== Source records
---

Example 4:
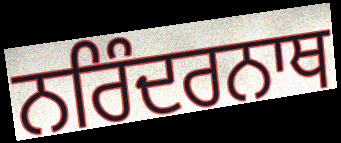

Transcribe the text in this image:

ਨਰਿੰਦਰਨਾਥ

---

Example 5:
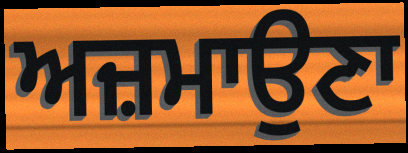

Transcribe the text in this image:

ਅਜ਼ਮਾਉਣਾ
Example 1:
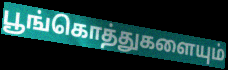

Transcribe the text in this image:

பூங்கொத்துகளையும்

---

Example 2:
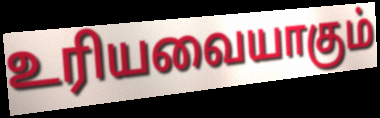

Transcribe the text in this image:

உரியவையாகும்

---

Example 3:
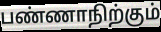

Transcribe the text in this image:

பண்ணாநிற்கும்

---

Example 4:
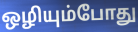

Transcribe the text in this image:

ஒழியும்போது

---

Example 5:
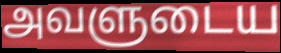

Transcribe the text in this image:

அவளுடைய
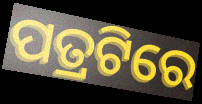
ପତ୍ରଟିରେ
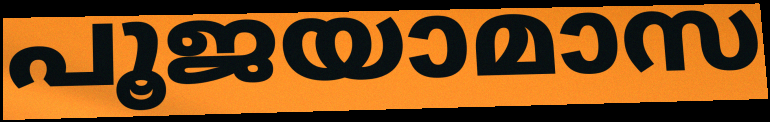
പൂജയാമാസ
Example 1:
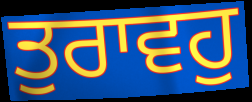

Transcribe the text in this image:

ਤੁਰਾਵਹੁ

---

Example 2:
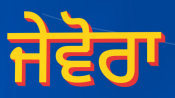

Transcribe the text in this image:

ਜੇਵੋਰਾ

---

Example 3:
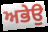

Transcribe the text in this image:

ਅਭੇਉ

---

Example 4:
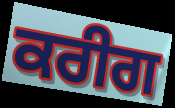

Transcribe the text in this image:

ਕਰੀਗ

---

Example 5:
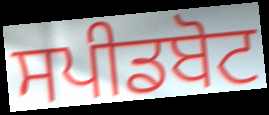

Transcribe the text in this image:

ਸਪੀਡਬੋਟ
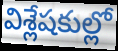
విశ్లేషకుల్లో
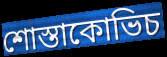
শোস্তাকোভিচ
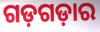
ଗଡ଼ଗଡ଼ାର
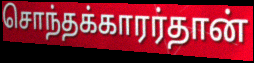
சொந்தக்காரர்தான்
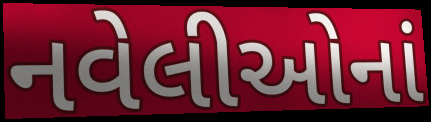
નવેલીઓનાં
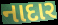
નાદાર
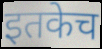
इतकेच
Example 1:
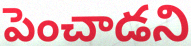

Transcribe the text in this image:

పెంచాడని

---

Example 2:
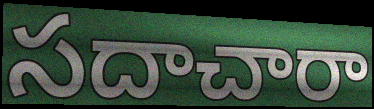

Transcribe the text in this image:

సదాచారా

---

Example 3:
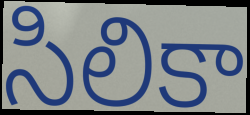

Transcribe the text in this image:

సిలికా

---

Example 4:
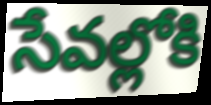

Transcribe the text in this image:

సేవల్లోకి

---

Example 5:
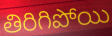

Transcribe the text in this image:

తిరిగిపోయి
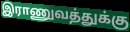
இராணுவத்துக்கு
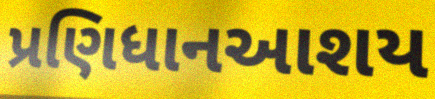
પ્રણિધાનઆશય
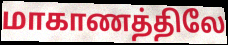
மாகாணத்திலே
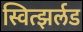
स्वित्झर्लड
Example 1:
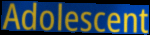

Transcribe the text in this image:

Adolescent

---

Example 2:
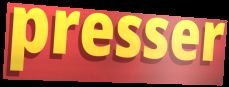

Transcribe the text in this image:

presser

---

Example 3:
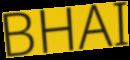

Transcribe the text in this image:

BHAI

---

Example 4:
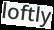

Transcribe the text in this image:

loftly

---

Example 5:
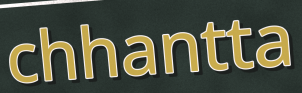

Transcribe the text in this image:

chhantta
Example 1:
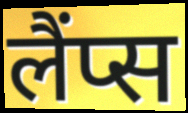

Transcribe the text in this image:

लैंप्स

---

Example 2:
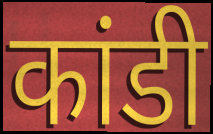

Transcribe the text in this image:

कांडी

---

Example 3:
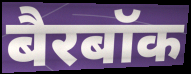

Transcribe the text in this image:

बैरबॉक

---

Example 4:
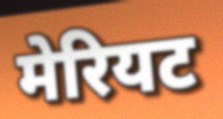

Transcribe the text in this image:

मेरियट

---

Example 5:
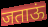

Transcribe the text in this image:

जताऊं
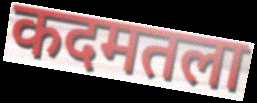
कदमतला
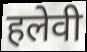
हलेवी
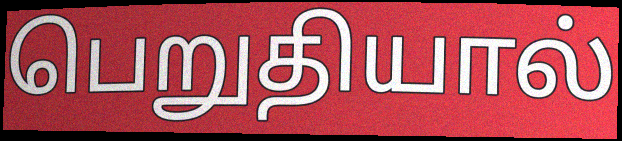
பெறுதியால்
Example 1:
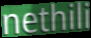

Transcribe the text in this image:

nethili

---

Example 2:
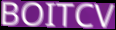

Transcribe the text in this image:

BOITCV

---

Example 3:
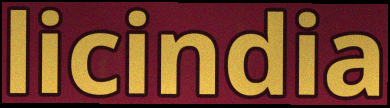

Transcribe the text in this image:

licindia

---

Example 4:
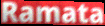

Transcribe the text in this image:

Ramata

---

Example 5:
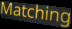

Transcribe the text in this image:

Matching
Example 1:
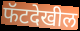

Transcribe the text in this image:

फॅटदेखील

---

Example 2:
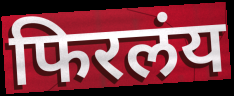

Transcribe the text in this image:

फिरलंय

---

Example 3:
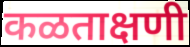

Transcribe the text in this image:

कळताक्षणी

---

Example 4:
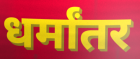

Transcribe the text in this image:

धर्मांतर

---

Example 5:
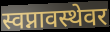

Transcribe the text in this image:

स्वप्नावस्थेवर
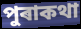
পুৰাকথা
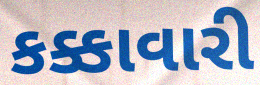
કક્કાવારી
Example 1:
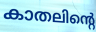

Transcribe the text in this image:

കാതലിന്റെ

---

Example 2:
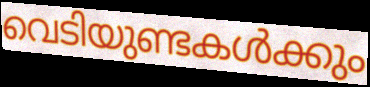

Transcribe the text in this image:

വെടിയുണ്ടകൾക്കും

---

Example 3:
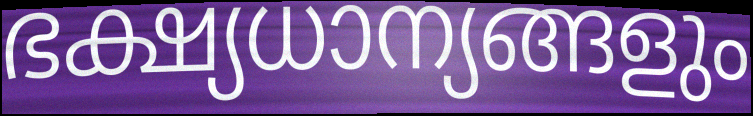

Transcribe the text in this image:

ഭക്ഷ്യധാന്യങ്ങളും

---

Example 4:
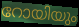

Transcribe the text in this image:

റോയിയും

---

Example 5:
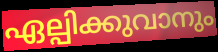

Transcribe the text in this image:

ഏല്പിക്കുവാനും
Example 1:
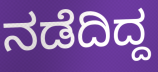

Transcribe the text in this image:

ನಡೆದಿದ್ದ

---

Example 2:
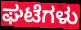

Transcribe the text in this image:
====
What to work on: Without any pictures, retype the records above exactly.

Expected answer:
---

Example 4:

Transcribe the text in this image:

ਨਰਿੰਦਰਨਾਥ

---

Example 5:

Transcribe the text in this image:

ਅਜ਼ਮਾਉਣਾ
Example 1:

Transcribe the text in this image:

பூங்கொத்துகளையும்

---

Example 2:

Transcribe the text in this image:

உரியவையாகும்

---

Example 3:

Transcribe the text in this image:

பண்ணாநிற்கும்

---

Example 4:

Transcribe the text in this image:

ஒழியும்போது

---

Example 5:

Transcribe the text in this image:

அவளுடைய
ପତ୍ରଟିରେ
പൂജയാമാസ
Example 1:

Transcribe the text in this image:

ਤੁਰਾਵਹੁ

---

Example 2:

Transcribe the text in this image:

ਜੇਵੋਰਾ

---

Example 3:

Transcribe the text in this image:

ਅਭੇਉ

---

Example 4:

Transcribe the text in this image:

ਕਰੀਗ

---

Example 5:

Transcribe the text in this image:

ਸਪੀਡਬੋਟ
విశ్లేషకుల్లో
শোস্তাকোভিচ
ଗଡ଼ଗଡ଼ାର
சொந்தக்காரர்தான்
નવેલીઓનાં
નાદાર
इतकेच
Example 1:

Transcribe the text in this image:

పెంచాడని

---

Example 2:

Transcribe the text in this image:

సదాచారా

---

Example 3:

Transcribe the text in this image:

సిలికా

---

Example 4:

Transcribe the text in this image:

సేవల్లోకి

---

Example 5:

Transcribe the text in this image:

తిరిగిపోయి
இராணுவத்துக்கு
પ્રણિધાનઆશય
மாகாணத்திலே
स्वित्झर्लड
Example 1:

Transcribe the text in this image:

Adolescent

---

Example 2:

Transcribe the text in this image:

presser

---

Example 3:

Transcribe the text in this image:

BHAI

---

Example 4:

Transcribe the text in this image:

loftly

---

Example 5:

Transcribe the text in this image:

chhantta
Example 1:

Transcribe the text in this image:

लैंप्स

---

Example 2:

Transcribe the text in this image:

कांडी

---

Example 3:

Transcribe the text in this image:

बैरबॉक

---

Example 4:

Transcribe the text in this image:

मेरियट

---

Example 5:

Transcribe the text in this image:

जताऊं
कदमतला
हलेवी
பெறுதியால்
Example 1:

Transcribe the text in this image:

nethili

---

Example 2:

Transcribe the text in this image:

BOITCV

---

Example 3:

Transcribe the text in this image:

licindia

---

Example 4:

Transcribe the text in this image:

Ramata

---

Example 5:

Transcribe the text in this image:

Matching
Example 1:

Transcribe the text in this image:

फॅटदेखील

---

Example 2:

Transcribe the text in this image:

फिरलंय

---

Example 3:

Transcribe the text in this image:

कळताक्षणी

---

Example 4:

Transcribe the text in this image:

धर्मांतर

---

Example 5:

Transcribe the text in this image:

स्वप्नावस्थेवर
পুৰাকথা
કક્કાવારી
Example 1:

Transcribe the text in this image:

കാതലിന്റെ

---

Example 2:

Transcribe the text in this image:

വെടിയുണ്ടകൾക്കും

---

Example 3:

Transcribe the text in this image:

ഭക്ഷ്യധാന്യങ്ങളും

---

Example 4:

Transcribe the text in this image:

റോയിയും

---

Example 5:

Transcribe the text in this image:

ഏല്പിക്കുവാനും
Example 1:

Transcribe the text in this image:

ನಡೆದಿದ್ದ

---

Example 2:

Transcribe the text in this image:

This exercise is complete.